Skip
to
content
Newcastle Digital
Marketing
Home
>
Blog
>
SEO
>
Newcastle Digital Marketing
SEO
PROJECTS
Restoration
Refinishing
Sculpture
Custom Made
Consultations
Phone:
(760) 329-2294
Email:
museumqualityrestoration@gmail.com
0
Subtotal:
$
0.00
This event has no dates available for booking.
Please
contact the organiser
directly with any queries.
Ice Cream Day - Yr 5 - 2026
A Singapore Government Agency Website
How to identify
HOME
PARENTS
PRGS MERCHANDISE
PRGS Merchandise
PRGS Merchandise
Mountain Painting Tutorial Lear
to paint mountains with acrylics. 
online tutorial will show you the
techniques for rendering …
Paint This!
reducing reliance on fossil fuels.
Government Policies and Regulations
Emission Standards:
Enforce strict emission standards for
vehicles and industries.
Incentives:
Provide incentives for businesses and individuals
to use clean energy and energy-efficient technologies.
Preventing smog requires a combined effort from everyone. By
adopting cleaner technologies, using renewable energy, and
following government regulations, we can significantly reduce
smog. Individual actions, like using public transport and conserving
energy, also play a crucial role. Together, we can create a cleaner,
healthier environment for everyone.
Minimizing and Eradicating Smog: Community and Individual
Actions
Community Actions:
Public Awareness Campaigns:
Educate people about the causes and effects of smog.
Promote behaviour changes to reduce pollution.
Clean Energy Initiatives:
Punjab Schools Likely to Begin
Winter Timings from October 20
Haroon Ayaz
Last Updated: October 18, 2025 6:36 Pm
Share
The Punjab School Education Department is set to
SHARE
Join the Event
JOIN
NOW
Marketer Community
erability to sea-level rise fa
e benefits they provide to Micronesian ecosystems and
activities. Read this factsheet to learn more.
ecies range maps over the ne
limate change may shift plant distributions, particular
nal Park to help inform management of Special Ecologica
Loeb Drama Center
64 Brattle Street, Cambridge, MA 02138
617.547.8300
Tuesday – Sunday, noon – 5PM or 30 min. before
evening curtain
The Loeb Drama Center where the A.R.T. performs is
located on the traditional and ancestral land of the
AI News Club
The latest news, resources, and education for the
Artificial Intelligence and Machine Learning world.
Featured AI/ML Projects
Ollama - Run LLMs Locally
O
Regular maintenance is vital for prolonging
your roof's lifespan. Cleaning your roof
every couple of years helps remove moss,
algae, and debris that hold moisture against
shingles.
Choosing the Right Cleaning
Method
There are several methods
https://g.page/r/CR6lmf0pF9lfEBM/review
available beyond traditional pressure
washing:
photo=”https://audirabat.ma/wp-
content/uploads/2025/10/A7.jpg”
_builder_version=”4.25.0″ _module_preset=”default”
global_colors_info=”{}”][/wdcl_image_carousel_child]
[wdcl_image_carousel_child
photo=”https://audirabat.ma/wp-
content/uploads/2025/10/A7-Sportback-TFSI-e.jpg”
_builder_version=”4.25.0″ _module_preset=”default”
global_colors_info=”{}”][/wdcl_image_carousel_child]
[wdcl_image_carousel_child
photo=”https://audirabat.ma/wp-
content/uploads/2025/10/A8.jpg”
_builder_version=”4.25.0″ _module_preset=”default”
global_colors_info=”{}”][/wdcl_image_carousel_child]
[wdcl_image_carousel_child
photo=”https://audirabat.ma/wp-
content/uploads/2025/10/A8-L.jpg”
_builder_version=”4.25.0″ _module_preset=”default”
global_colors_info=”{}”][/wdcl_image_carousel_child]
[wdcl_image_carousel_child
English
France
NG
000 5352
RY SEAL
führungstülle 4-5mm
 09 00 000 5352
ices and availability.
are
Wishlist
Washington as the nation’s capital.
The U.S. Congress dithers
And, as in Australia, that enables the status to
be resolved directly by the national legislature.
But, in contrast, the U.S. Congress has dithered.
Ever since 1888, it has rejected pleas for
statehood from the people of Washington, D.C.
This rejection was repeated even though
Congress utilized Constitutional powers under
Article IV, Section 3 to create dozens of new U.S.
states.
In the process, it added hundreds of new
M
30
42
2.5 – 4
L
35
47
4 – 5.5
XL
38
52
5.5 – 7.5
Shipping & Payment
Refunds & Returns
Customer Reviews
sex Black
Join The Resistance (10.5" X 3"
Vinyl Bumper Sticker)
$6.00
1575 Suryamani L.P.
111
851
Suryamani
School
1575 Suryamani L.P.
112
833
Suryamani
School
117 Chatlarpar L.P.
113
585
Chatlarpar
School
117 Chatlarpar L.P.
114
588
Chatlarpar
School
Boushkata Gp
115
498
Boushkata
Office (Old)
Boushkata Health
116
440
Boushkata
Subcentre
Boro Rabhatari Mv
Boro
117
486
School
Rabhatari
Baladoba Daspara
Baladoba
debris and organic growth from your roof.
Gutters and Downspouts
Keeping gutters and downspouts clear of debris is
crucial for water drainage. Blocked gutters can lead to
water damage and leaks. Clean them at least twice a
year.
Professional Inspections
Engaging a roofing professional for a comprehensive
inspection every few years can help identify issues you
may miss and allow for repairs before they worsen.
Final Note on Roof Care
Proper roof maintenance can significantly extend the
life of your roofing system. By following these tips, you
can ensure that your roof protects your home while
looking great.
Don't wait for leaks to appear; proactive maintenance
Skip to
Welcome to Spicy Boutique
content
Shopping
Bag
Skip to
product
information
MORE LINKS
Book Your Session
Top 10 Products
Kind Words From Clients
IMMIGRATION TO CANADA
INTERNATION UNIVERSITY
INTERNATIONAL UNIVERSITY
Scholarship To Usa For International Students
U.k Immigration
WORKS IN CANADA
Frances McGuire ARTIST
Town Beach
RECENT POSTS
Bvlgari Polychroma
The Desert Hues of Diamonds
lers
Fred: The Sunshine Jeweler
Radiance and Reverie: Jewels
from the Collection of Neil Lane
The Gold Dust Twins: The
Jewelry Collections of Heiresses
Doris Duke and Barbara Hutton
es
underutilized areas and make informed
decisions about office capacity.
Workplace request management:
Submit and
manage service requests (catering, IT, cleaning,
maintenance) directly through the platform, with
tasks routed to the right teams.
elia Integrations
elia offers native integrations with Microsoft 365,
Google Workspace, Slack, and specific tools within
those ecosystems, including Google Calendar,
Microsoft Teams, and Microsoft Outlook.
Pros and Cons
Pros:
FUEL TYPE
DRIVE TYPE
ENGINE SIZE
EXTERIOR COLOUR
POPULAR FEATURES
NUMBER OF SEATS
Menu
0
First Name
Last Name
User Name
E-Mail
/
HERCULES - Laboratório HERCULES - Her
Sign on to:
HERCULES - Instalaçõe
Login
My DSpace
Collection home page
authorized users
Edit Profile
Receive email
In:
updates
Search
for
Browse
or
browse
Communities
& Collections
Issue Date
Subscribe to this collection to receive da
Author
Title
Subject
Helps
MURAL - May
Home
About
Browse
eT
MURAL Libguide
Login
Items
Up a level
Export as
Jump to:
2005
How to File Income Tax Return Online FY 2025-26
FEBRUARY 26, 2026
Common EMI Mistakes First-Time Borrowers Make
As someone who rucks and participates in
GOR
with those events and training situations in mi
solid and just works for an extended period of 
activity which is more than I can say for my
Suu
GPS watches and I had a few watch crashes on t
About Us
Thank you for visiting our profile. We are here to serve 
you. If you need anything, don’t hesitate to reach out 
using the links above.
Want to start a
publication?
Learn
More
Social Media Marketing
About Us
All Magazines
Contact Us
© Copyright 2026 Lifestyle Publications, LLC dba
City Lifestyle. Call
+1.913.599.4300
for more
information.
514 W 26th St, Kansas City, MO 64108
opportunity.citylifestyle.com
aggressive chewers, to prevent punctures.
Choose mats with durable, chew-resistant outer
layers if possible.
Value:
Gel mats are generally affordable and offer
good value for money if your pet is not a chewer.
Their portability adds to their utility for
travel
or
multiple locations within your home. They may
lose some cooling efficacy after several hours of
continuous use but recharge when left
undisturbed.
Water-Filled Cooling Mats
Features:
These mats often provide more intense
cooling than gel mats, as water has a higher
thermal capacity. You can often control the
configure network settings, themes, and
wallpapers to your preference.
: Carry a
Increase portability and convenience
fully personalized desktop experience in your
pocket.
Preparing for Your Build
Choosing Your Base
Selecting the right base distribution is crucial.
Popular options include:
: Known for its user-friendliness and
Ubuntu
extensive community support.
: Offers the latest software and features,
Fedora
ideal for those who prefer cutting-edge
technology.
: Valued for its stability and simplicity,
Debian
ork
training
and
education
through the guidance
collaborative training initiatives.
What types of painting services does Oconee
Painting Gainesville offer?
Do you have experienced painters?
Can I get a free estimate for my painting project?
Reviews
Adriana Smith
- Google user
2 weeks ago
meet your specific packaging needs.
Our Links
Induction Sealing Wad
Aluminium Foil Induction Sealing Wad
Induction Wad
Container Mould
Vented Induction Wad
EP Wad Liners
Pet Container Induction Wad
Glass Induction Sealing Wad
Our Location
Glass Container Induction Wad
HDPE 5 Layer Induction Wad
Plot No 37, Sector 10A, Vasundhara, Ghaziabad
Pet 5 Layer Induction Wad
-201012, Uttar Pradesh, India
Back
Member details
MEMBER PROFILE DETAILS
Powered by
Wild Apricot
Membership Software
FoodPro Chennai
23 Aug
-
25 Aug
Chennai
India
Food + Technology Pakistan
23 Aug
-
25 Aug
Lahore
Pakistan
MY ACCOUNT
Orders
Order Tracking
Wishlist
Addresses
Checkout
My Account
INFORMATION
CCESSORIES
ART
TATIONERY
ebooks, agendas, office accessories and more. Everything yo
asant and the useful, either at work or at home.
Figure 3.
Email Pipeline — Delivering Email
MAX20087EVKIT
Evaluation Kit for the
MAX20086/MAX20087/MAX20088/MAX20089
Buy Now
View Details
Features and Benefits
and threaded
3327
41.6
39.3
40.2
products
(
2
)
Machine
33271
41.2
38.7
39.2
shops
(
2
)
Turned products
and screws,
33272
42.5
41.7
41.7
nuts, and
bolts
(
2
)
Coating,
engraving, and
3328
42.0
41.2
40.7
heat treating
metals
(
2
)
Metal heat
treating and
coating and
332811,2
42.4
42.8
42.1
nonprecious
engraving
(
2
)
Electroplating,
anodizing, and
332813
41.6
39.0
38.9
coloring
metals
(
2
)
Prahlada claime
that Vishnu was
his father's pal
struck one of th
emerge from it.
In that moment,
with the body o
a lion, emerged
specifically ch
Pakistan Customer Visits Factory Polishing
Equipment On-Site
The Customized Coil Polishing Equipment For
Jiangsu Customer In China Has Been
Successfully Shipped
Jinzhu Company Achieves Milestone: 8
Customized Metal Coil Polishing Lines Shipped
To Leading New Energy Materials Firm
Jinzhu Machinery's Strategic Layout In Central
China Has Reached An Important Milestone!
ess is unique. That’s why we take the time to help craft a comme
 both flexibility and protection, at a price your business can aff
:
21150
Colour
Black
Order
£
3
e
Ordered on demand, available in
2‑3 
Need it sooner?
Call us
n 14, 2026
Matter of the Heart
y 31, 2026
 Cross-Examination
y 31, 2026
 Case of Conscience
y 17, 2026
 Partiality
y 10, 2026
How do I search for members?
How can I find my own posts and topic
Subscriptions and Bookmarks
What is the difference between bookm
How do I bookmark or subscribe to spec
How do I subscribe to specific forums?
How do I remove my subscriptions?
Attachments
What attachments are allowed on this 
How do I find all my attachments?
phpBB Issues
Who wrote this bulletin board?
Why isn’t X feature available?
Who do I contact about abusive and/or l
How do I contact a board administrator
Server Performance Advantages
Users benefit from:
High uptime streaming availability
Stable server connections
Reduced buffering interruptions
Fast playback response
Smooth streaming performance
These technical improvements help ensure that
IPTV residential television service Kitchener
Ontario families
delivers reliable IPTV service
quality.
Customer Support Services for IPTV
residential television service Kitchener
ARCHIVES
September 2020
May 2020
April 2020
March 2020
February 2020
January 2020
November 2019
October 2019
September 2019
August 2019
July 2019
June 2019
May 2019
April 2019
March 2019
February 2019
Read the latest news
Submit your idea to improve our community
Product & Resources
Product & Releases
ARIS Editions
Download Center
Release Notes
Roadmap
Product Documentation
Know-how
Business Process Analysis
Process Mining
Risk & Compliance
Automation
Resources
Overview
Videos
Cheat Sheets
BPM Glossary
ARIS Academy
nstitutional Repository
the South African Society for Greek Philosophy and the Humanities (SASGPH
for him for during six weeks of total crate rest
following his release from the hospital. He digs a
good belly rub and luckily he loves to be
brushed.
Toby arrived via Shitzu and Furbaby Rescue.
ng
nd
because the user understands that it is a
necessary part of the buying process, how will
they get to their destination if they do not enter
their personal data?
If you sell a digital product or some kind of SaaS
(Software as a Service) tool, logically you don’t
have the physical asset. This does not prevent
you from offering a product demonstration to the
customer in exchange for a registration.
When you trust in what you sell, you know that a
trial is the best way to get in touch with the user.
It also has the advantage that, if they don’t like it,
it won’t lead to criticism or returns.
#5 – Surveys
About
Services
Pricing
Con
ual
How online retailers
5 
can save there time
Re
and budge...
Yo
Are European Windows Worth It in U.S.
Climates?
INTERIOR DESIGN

== JOB ITEM ==
Copy the data line for line, starting at its first line and ending with the line that contains "reducing reliance on fossil fuels.", including both.

== RESULT FOR THIS EXERCISE ==
Skip
to
content
Newcastle Digital
Marketing
Home
>
Blog
>
SEO
>
Newcastle Digital Marketing
SEO
PROJECTS
Restoration
Refinishing
Sculpture
Custom Made
Consultations
Phone:
(760) 329-2294
Email:
museumqualityrestoration@gmail.com
0
Subtotal:
$
0.00
This event has no dates available for booking.
Please
contact the organiser
directly with any queries.
Ice Cream Day - Yr 5 - 2026
A Singapore Government Agency Website
How to identify
HOME
PARENTS
PRGS MERCHANDISE
PRGS Merchandise
PRGS Merchandise
Mountain Painting Tutorial Lear
to paint mountains with acrylics. 
online tutorial will show you the
techniques for rendering …
Paint This!
reducing reliance on fossil fuels.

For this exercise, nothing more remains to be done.